Enoの音楽日記

オペラ、コンサートを中心に、日々の感想を記します。

アシュケナージ/N響

2018年06月17日 | 音楽
 アシュケナージ/N響のCプロ。1曲目はメンデルスゾーンの「ヴァイオリンとピアノのための協奏曲」。メンデルスゾーン14歳の時の作品。演奏時間35分ほどの堂々たる曲だ。メンデルスゾーンはモーツァルト並みの早熟ぶりだったと証明するような、その足跡を印した作品。

 ヴァイオリン独奏は庄司沙矢香、ピアノ独奏はヴィキンガー・オラフソン。庄司沙矢香は隠れもない名手だが、わたしは初めてその名を聞くヴィキンガー・オラフソンも、そうとうの名手のようだ。1984年アイスランド生まれ。ジュリアード音楽院卒業。

 ヴァイオリンとピアノを独奏楽器に持つ協奏曲は、他に何があったろうと考えて、すぐに思い出すのは、ショーソンの「ヴァイオリン、ピアノと弦楽四重奏のための協奏曲」だが、さてヴァイオリンとピアノだけとなると‥。

 メンデルスゾーンの本作では、緩徐楽章に当たる第2楽章が、オーケストラが必要最小限にしか使われていないこともあり、ヴァイオリン・ソナタの緩徐楽章のような趣があった。しんみりとした両者の対話。二人の独奏者には存在感があった。一転して第3楽章は手に汗握るような圧巻の演奏。ヴァイオリンよりもピアノのほうに比重がかかった書き方をされているので、オラフソンのリードの仕方が息をのむようだった。

 アンコールにパラディースの「シチリアーノ」が演奏された。よく聴く曲だが、それがだれの何という曲かは意識していなかった。メンデルスゾーンの協奏曲と違って、こちらは一貫してヴァイオリンが主導し、ピアノは最小限の和音をつけるだけ。そのしみじみとした情感が、メンデルスゾーンの第3楽章で火照った気持ちをクールダウンした。

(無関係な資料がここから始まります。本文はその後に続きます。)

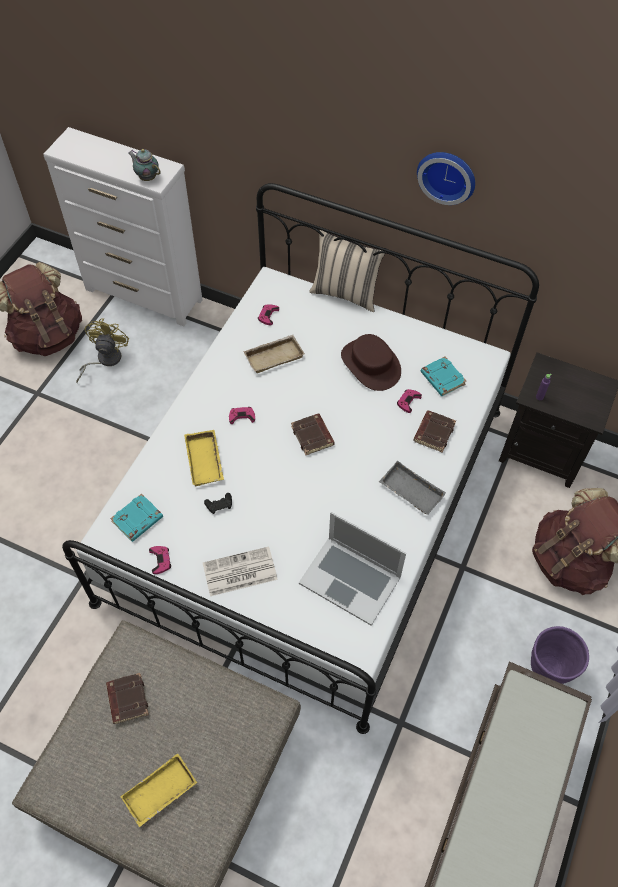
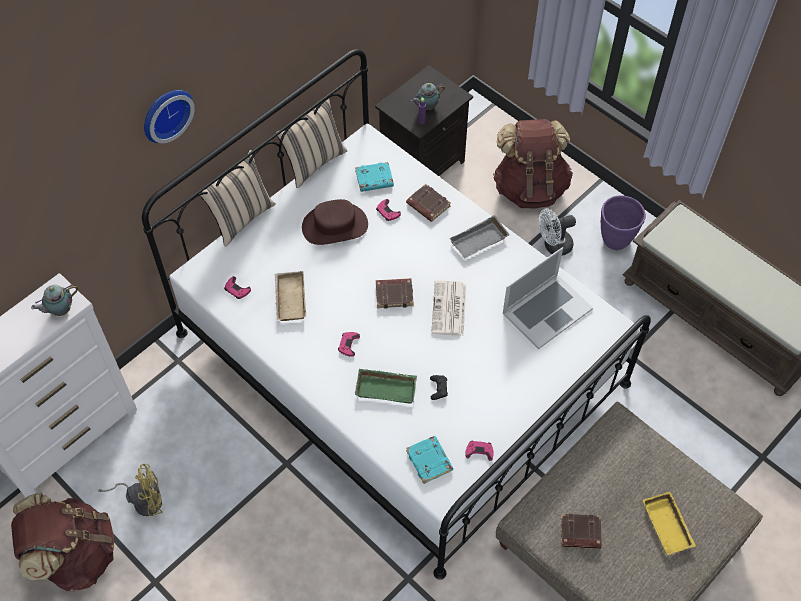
camera: 70 degrees left, 0 degrees up
(104, 360) = (143, 500): yellow fan -> yellow fan turned 135 degrees clockwise
(206, 461) = (387, 387): yellow tray -> green tray
(239, 572) = (512, 391): newspaper -> newspaper (449, 309)
(437, 324) = (313, 162): none -> beige pillow
(447, 175) = (273, 45): wall clock -> wall clock (165, 113)
(506, 606) = (553, 246): none -> white fan
(561, 395) = (426, 106): none -> teapot

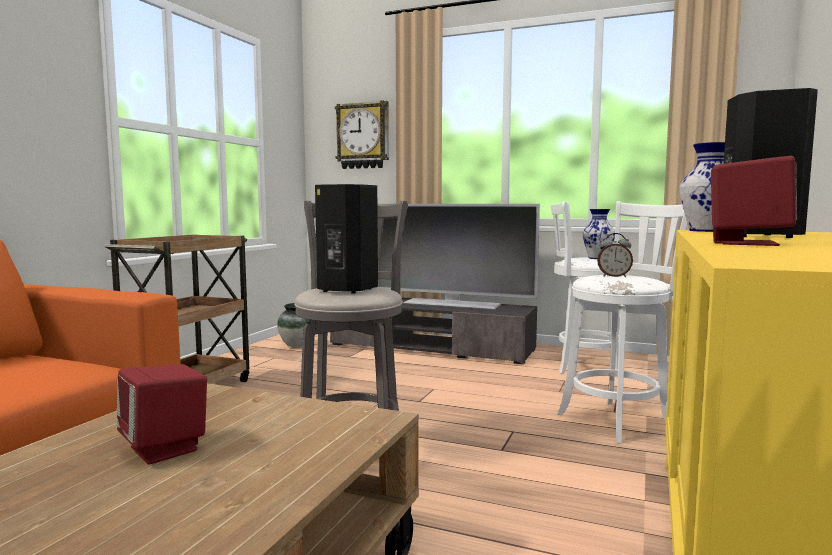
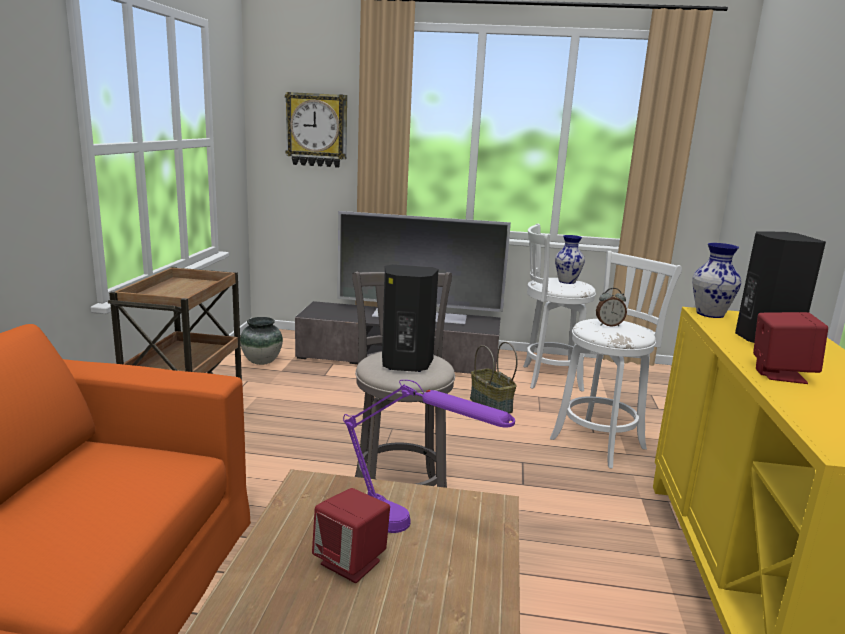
camera: 15 degrees left, 10 degrees up
(265, 431) = (415, 531): none -> purple table lamp
(505, 384) = (490, 405): none -> basket

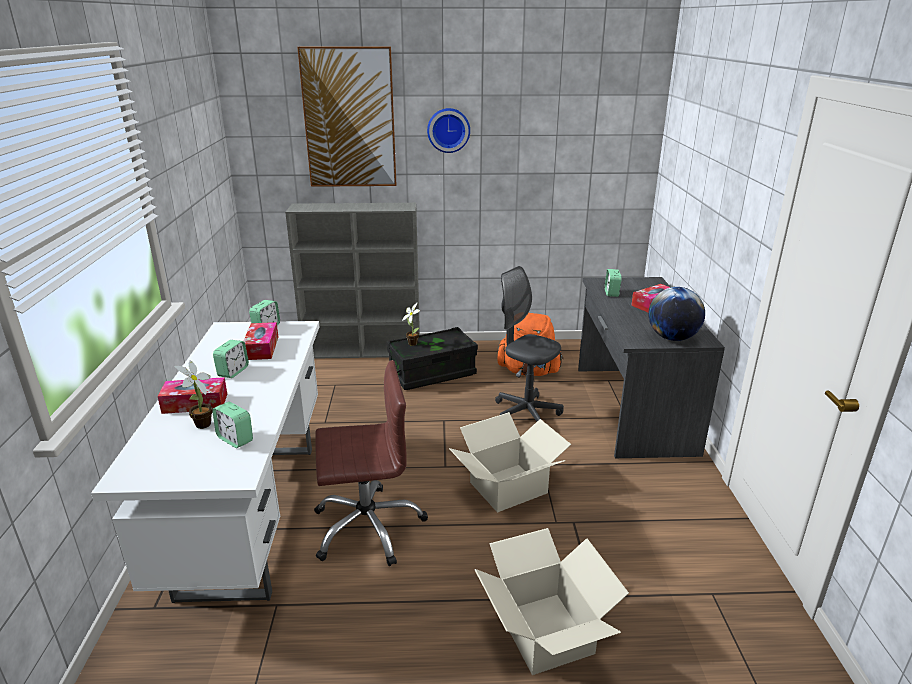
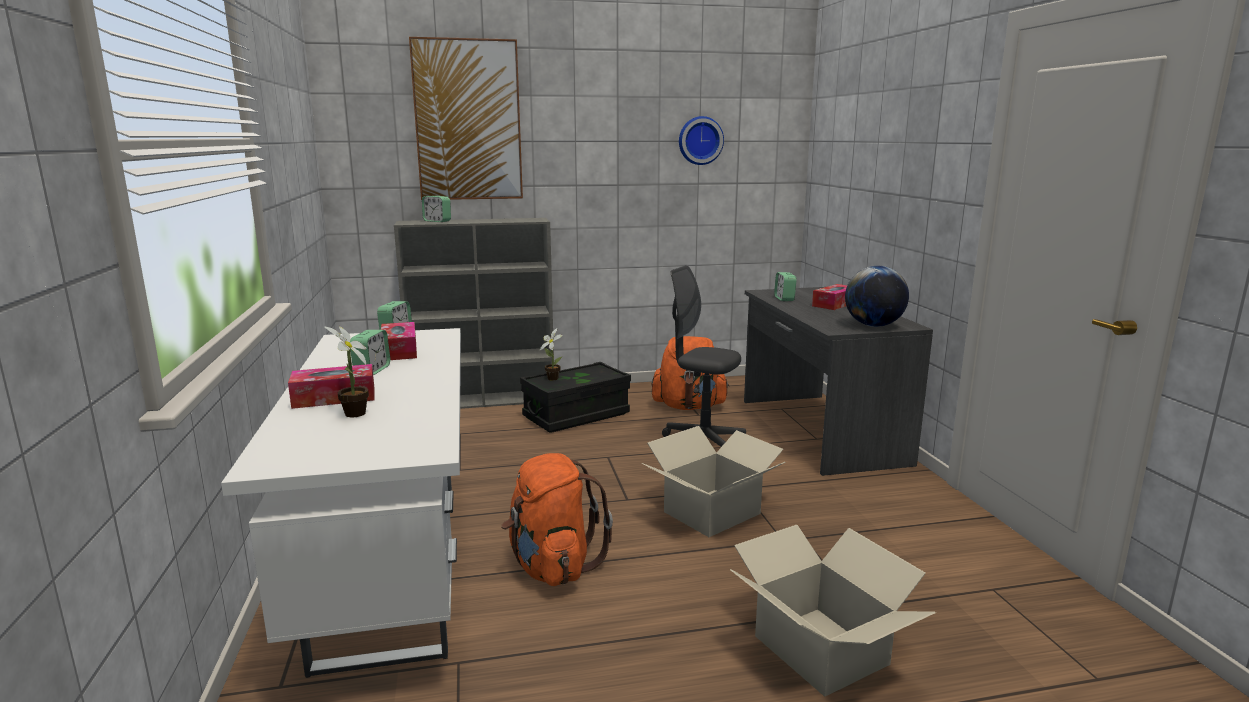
camera: 10 degrees left, 10 degrees down
(235, 439) = (406, 423): alarm clock -> alarm clock (437, 221)
(367, 526) = (552, 567): brown office chair -> orange backpack
(448, 130) = (581, 134): wall clock -> wall clock (700, 140)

 プログラム後半はまずヤナーチェクの「タラス・ブーリバ」から。久しぶりに聴いたが、その久しぶりが功を奏したのか、ヤナーチェクの独特な書法が、面白くて、面白くて、目を見張った。断片的で、断定的で、しかも唐突に変わる音楽。大編成のオーケストラだが、それがトゥッティで鳴ることはほとんどない。

 アシュケナージの指揮は、思い入れたっぷり。音楽の断片と断片、そしてその断層とを見つめるような演奏だった。

 最後はコダーイの組曲「ハーリ・ヤーノシュ」。オーケストラ編成は「タラス・ブーリバ」と同程度だが、鳴らし方はうまい。第3曲「歌」を中心にN響各奏者のニュアンス豊かな名人芸を楽しんだ。